Seçilmiş metin
┄┄┄┄┄┄┄┄┄┄

Turizmciler Tamince'nin 'Sektöre makro bakalım' önerisini tartışıyor

Turizmciler Tamince'nin 'Sektöre makro bakalım' önerisini tartışıyor
Rixos Grubu Yönetim Kurulu Başkanı Fettah Tamince'nin "Türkiye'de turizm makro düzeyde planlanırsa yıllık turizm geliri 45 milyar doları bulur" değerlendirmesi sektörde yankı yarattı. Turizm yazarları ve kanaat önderleri Tamince'nin sözlerini ve dövizdeki dalgalanmaların sektöre kısa ve orta vadedeki etkilerini TurizmGüncel'e anlattı. Ortak kanı şu: Yeni pazarlar yaratmak şart, 2023 hedefine daha planlı gidilmeli.


TurizmGüncel

İşte değerlendirmeler:



DOĞAN ŞAFAK: DÖVİZDEKİ MAKAS HÂLÂ KAPANMADI

Eski turizmci ve Niğde Milletvekili Doğan Şafak, son 9 yıldır dövizdeki makasın açıldığını ve bu açığın ancak dövizin yüzde 90, yani enflasyon oranında değer kazanmasıyla mümkün olacağını söyledi. Bunda en büyük payın Türkiye’de faizlerin yüksek olması olduğunu belirten Şafak, Türkiye’de faiz oranlarının ABD’den 24 kat daha fazla olduğuna dikkat çekti.  

Şafak, şu tespitleri yaptı:
“2002 yılında Euro 1,80 TL idi. Bugün bakıyorsunuz 2,40 TL civarında. Enflasyona paralel olarak döviz de değer kazansaydı, Türkiye turizm gelirleri açısından bambaşka bir noktada bulunurdu. Bakıldığında son 6 aydır dövizde bir iyileşme var. Ancak var olan iyileşme açılan makasın sadece yüzde 30’unu telafi ediyor. Dövizin daha da yükselmesi gerekir...”

┄┄┄┄┄┄┄┄┄┄

Veri kümesi kesiti
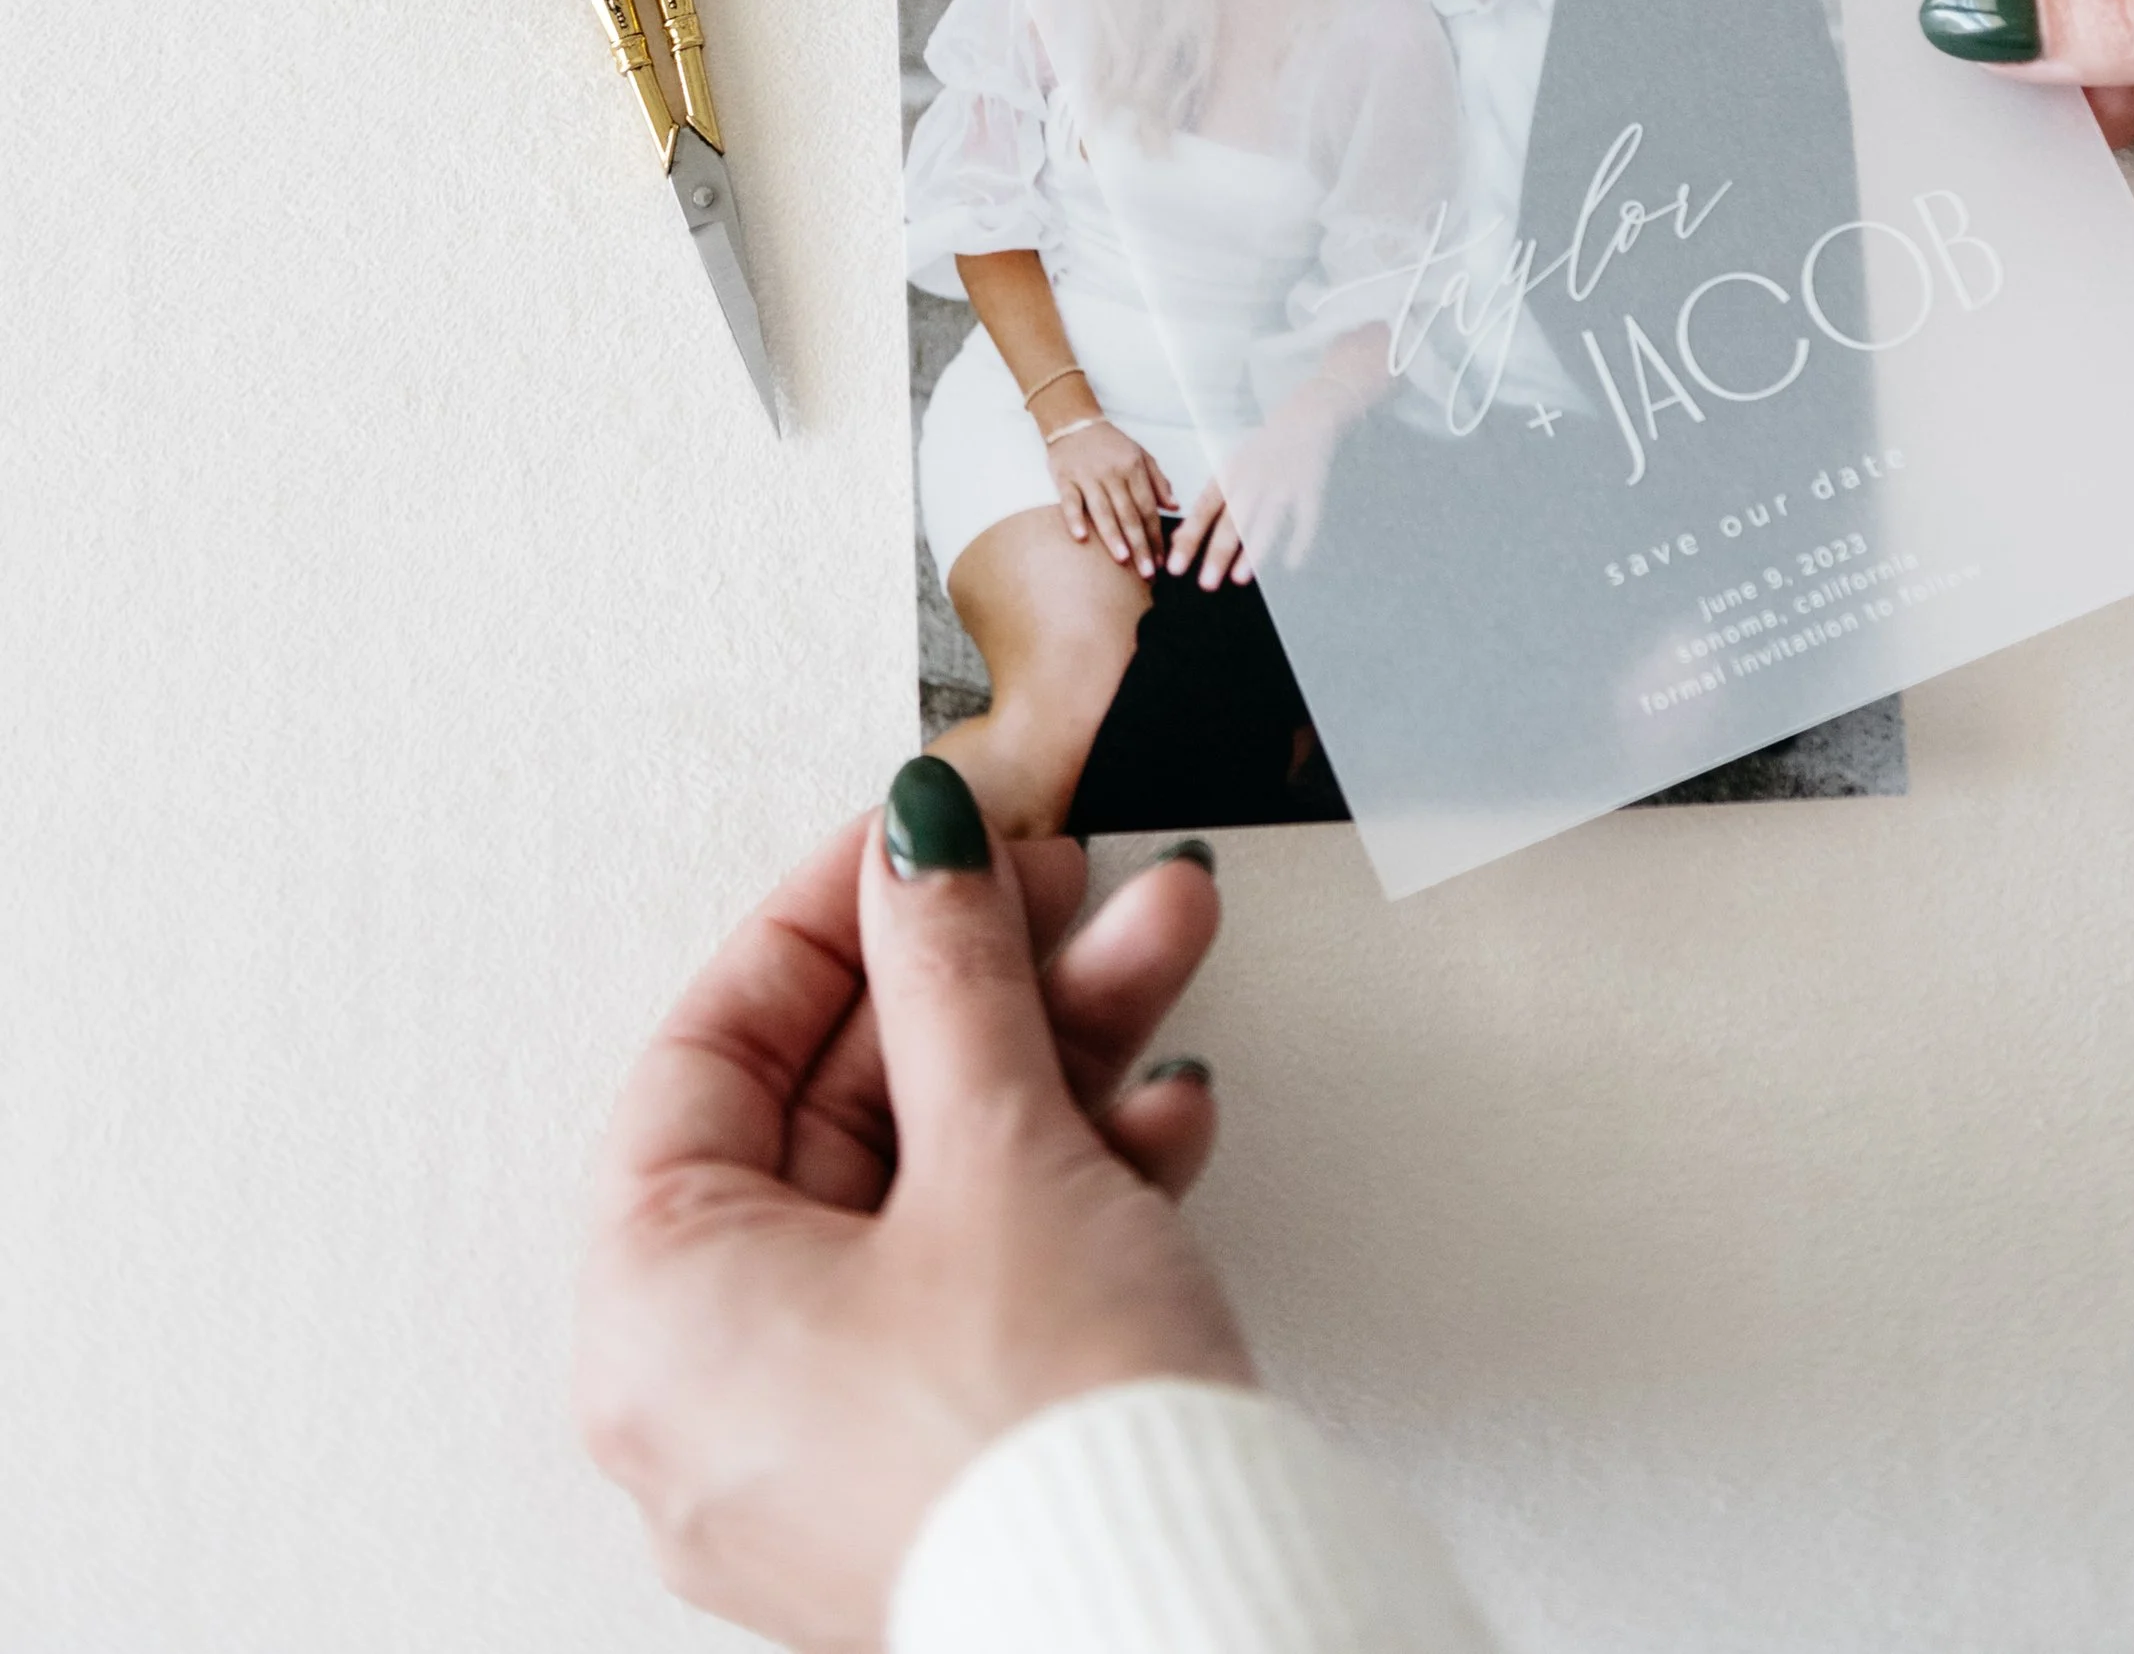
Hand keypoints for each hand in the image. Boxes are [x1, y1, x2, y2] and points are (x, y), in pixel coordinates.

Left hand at [577, 763, 1246, 1653]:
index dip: (829, 921)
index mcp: (658, 1317)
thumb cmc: (1044, 1451)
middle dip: (983, 980)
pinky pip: (976, 1287)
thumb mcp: (996, 1145)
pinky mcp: (938, 1471)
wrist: (1190, 1627)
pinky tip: (1159, 1115)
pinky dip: (1065, 1189)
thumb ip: (952, 973)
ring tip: (1154, 947)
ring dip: (1054, 1059)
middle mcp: (716, 1397)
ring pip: (929, 1192)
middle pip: (842, 1113)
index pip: (713, 1053)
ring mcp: (828, 1446)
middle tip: (1059, 885)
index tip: (914, 843)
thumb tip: (923, 853)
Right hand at [1045, 409, 1176, 579]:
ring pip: (1103, 509)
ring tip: (1123, 559)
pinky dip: (1075, 518)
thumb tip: (1174, 506)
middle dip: (1140, 545)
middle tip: (1147, 572)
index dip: (1156, 535)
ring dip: (1113, 536)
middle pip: (1129, 514)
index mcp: (1134, 467)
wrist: (1074, 422)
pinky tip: (1081, 537)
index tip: (1160, 561)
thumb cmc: (1111, 443)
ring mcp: (1088, 476)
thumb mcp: (1140, 454)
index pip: (1148, 507)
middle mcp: (1113, 472)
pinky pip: (1070, 501)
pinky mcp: (1065, 478)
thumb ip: (1158, 481)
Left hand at [1168, 379, 1361, 587]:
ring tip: (1239, 578)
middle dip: (1217, 552)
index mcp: (1229, 474)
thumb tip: (1179, 538)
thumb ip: (1209, 504)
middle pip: (1232, 520)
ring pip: (1266, 520)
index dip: (1189, 538)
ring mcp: (1283, 483)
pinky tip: (1291, 563)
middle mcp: (1253, 479)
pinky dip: (1300, 540)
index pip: (1204, 510)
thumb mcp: (1231, 470)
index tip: (1174, 566)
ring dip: (1252, 550)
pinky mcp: (1310, 486)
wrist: (1306, 417)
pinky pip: (1305, 517)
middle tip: (1205, 583)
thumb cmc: (1262, 452)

┄┄┄┄┄┄┄┄┄┄

Görev listesi
1 - Turizm gelirleri haberindeki "2002 yılında Euro 1,80 TL idi." cümlesini İngilizceye çevirin.
2 - Turizm gelirleri haberine göre Doğan Şafak, Türkiye'deki faiz oranlarının ABD'dekinden kaç kat fazla olduğunu belirtiyor?
3 - Turizm gelirleri ve döviz konulu haber metnini son cümlesinden sonra devam ettirerek yazın.

Görev yanıtları
1 - In 2002, the euro was 1.80 TL.

2 - 24 kat daha fazla.

3 -
TÜRKİYE SICAK PARA CENNETİ
 
Dövizin yükselmesiyle beraber Türkiye’nin hem ziyaretçi sayısında hem de turizm gelirlerinde artış yaşanacağını belirten Şafak, dövizin ekonomik gerçeklikteki dengesini bulması gerektiğini söyledi.

Hükümetin kullandığı argümanların başında gelen “bir zamanlar Türkiye’de faziler yüzde 80 idi, şimdi yüzde 12’lere indirdik” söyleminin olduğunu kaydeden Şafak, “ancak unutuyorlar ki, o zamanlar dövizdeki artış da yüzde 80’ler civarındaydı. Sonraki süreçte dövizi sabitleyip faizi serbest bıraktılar. Bu şekilde Türkiye sıcak para cenneti haline geldi. Şu anda piyasada 100 milyar doların üzerinde bir sıcak para var ve bu paralar “hadi bana eyvallah” dediğinde nelerle karşı karşıya kalacağımızı kimse düşünmek bile istemiyor” dedi.

TAMİNCE HAKLI ANCAK HÜKÜMET TURİZME ŞAŞI BAKIYOR
 
Rixos Grubu Yönetim Kurulu Başkanı Fettah Tamince'nin "Türkiye'de sektöre makro düzeyde bakılması durumunda turizm gelirleri 45 milyar doları rahat bulur" şeklindeki değerlendirmesi konusunda ise Şafak, "Tamince başarılı bir turizmci. Bu anlamda değerlendirmesine katılıyorum. Ancak bu hükümet döneminde turizme hep şaşı bakıldı. Hükümet turizmin tüm sorunlarına karşı duyarsız kaldı. Her şeyden önce turizm konusunda sağlıklı bir planlamaya ihtiyaç var. Turizmin en önemli iki ayağı olan otellerde ve acentelerde aşırı bir rekabet olduğu için karlılık sürekli düşüyor. Öte taraftan üniversitelerde turizm sektörü için kalifiye eleman yetiştirilemiyor. Yapılması gerekn en önemli şey yatırımların önünün açılması, projelerin desteklenmesi ve turizm alanlarının yatırıma hazır hale getirilmesidir.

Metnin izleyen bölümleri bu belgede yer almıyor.